Если благонамеренный и даже консервативный Карамзин был в глазах некоторых масонов якобинцем и революционером, то сами масоны, благодаря своему кружковому сепаратизму, представляли из себя в глазах некоторых охранителей опасную секту, скрывавшую свои замыслы под покрывалом религии, любви к ближнему и смирения. Эта точка зрения на масонов ярко отражается в составленной в 1811 г. для вел. кн. Екатерины Павловны гр. Ростопчиным «Записке о мартинистах».
«Монархист в полном значении слова, — говорит о Ростопчине кн. Вяземский, — враг народных собраний и народной власти, вообще враг так называемых либеральных идей, он с ожесточением, с какой-то маноманией, idee fixe, везде отыскивал и преследовал якобинцев и мартинистов, которые в глазах его были те же якобинцы».

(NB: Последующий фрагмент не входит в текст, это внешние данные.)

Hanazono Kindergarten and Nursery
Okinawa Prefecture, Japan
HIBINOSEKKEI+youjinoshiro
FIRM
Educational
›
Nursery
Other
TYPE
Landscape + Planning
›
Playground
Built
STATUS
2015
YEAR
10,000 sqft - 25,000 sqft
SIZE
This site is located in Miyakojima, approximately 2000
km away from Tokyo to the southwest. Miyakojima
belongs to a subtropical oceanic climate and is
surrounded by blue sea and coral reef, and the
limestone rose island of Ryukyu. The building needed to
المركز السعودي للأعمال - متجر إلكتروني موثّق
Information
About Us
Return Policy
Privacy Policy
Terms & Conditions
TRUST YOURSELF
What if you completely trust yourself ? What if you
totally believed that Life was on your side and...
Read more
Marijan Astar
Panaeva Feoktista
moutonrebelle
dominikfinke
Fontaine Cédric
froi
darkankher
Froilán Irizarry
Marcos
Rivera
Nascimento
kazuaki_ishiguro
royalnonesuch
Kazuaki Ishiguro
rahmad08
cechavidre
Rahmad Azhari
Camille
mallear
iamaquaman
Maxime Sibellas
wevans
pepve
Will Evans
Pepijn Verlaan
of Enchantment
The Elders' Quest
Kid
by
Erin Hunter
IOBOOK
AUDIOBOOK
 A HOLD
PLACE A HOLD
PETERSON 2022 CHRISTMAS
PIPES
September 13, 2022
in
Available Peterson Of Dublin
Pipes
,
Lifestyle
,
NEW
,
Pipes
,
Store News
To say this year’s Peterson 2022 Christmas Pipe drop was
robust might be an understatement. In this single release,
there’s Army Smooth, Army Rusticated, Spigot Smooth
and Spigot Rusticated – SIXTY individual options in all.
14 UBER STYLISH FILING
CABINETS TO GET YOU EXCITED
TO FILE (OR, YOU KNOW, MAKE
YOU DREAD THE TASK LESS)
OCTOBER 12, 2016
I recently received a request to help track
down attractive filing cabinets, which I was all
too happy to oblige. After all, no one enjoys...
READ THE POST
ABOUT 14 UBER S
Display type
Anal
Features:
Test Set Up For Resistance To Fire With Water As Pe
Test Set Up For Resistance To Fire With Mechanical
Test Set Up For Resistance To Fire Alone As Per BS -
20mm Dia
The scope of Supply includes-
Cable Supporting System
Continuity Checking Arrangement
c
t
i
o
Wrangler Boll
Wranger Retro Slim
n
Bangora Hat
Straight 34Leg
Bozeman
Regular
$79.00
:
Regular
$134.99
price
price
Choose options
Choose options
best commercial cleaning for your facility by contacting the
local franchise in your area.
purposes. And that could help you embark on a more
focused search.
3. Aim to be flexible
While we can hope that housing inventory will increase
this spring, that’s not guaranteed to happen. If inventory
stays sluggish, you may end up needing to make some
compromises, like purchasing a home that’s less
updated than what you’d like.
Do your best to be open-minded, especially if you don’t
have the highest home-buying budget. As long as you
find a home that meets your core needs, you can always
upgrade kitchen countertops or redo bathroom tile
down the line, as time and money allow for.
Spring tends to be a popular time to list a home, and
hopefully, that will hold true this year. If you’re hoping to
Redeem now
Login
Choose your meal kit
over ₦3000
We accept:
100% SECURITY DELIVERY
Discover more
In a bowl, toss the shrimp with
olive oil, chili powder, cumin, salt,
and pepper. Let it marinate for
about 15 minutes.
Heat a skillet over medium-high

«Московские и петербургские масоны, — по словам Ростопчина, — поставили себе целью произвести революцию, чтобы играть в ней видную роль, подобно негодяям, которые погубили Францию и поплатились собственной жизнью за возбужденные ими смуты». Гр. Ростопчин полон самых тревожных предчувствий; «я не знаю, — пишет он о мартинистах в своей записке, — какие сношения они могут иметь с другими странами; но я уверен, что Наполеон, который все направляет к достижению своих целей, покровительствует им и когда-нибудь найдет сильную опору в этом обществе, столь же достойном презрения, сколько опасном. Тогда увидят, но слишком поздно, что замыслы их не химера, а действительность; что они намерены быть не посмешищем дня, а памятным в истории, и что эта секта не что иное, как потаенный враг правительств и государей».